If you’ve ever wondered why a service technician or salesman has coached you to give a 9 or a 10 on such a survey, now you know. Though it should never be used as a punitive metric, some companies do use it that way, and such “coaching” is cheating, which renders the whole thing a lot less useful.
This is not how most of us think, when we rate things, is it? I once asked my son — who knew nothing of NPS — to rate the laptop we’d bought him for college. He gave it a 6.
It’s important to know the following, though: We bought it for him specifically to do schoolwork, and we actively sought to discourage him from spending his study time on online gaming. It was a good, low-end laptop and we’d bought two of them — one for him, and one for me to use when writing. For the purchasers’ purposes, I’d have given that thing a 10.
Once he understood NPS, my son gave that laptop an 8. I think he just wanted to register his displeasure with me, given the reasoning, I explained behind the purchase of that model. An 8 neither hurts nor helps; the formula takes all ratings into account, then subtracts the percentage of 0–6 ratings from the percentage of 9–10 ratings to arrive at the overall NPS number (a number that can range from -100 to +100). He did admit that it was a perfectly good laptop and he would be extremely likely to recommend it to a budget-conscious friend for schoolwork.
I think this story explains very well why it’s important to clap more than once, for anything you read on Medium:
Imagine giving the performance of your life and, at the end, everyone in the audience politely claps once, twice, or three times, and then: silence.
Maybe you don’t care because you’re just performing for you, but for most writers, baring our souls requires vulnerability and clapping is the needed-validation that we’ve been heard in some meaningful way.
I tend to think, “Well, they just don’t understand how Medium works,” but I think that the applause for performance analogy up there is a good one. When do you know when to stop clapping? When it feels right. But would you ever just clap once at any performance — even a kid’s recital?

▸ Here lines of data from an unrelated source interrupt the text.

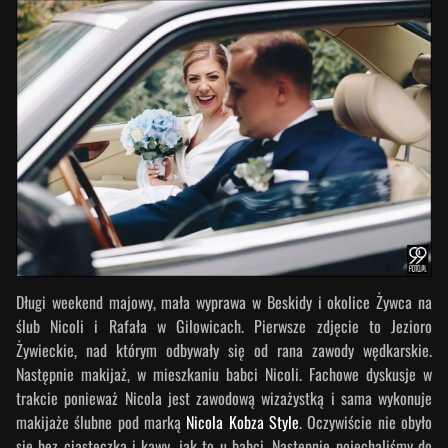
Długi weekend majowy, mała wyprawa w Beskidy i okolice Żywca na
ślub Nicoli i Rafała w Gilowicach. Pierwsze zdjęcie to Jezioro
Żywieckie, nad którym odbywały się od rana zawody wędkarskie.
Następnie makijaż, w mieszkaniu babci Nicoli. Fachowe dyskusje w
trakcie ponieważ Nicola jest zawodową wizażystką i sama wykonuje
makijaże ślubne pod marką
Nicola Kobza Style
. Oczywiście nie obyło
się bez ciasteczka i kawy, jak to u babci. Następnie pojechaliśmy do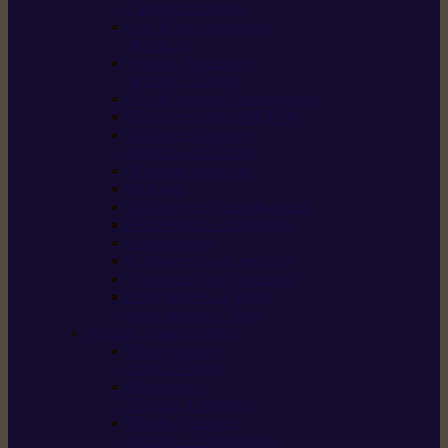
/ débroussailleuses
Souffleurs / aspirateurs
de feuilles
Perches élagueuses /
perches d’élagage
CombiSystème / MultiSystème
Tondeuses robots iMOW®
Tondeuses à gazon /
tondeuses mulching
Tracteurs tondeuses
Broyeurs
Motoculteurs / motobineuses
Pulvérisateurs / atomiseurs
Scarificateurs
Nettoyeurs haute pression
Aspirateurs eau / poussière
Tronçonneuse à pierre /
tronçonneuse à béton
Produits consommables
Huiles moteur /
huile-de-chaîne
Détergents /
Produits d’entretien
Bidons d’essence /
systèmes de remplissage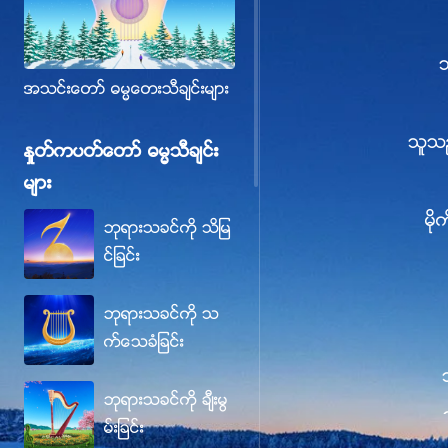
အသင္းေတာ္ ဓမၼေတးသီခ်င္းမ်ား
သူသည
ႏႈတ္ကပတ္ေတာ္ ဓမၼသီခ်င္း
မ်ား
မိ
ဘုရားသခင္ကို သိျမ
င္ျခင္း
ဘုရားသခင္ကို သ
က္ေသခံျခင္း
ဘုရားသခင္ကို ခ်ီးမြ
မ္းျခင္း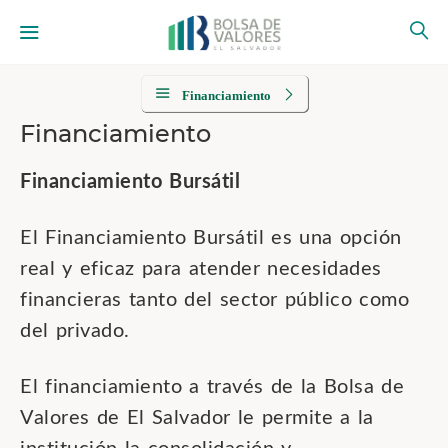
Financiamiento
Financiamiento
Financiamiento Bursátil
El Financiamiento Bursátil es una opción
real y eficaz para atender necesidades
financieras tanto del sector público como
del privado.
El financiamiento a través de la Bolsa de
Valores de El Salvador le permite a la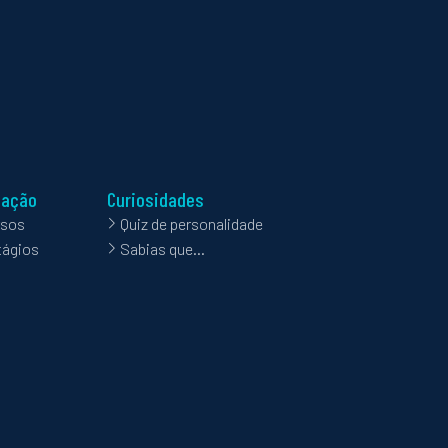
mação
Curiosidades
rsos
Quiz de personalidade
tágios
Sabias que…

And here, we have our answer:
As for “overthinking it,” I’ll be the first to admit that I do, when I’m the one giving them out:
And I’m not alone — this story gives some insight into Medium members’ understanding of what claps mean, and shows just how many of them don’t even realize it’s possible to give more than one per story!
You can imagine, surely, that with each reader having their own completely subjective and personal rationale for how they hand out their budget of “claps,” it’s an almost meaningless metric? Except for this one clue:
“When ranking stories,” says Medium, “our system will evaluate claps users give out on an individual basis, assessing their applause for a particular post relative to the number of claps they typically give.”
So if you give 50 claps to everything you read, you might just as well have given each thing a single clap. You should probably settle on some sort of relative rating system — whether it’s 1–3 claps, or increments of 5 or 10, with anything less than 40 being “you suck” — it really doesn’t matter so long as you give your favorites a higher number than the stories that leave you feeling “meh.” And maybe give at least 3, so you won’t be known as one of those “heartless, one-clap monsters.”
Egads. We are all overthinking it. Let’s just get back to writing, reading, and having conversations.
Break a leg, writers. Try not to cry or disembowel yourself over the single claps — it’s bad for a good fountain pen nib, that. And remember, there’s always the next performance.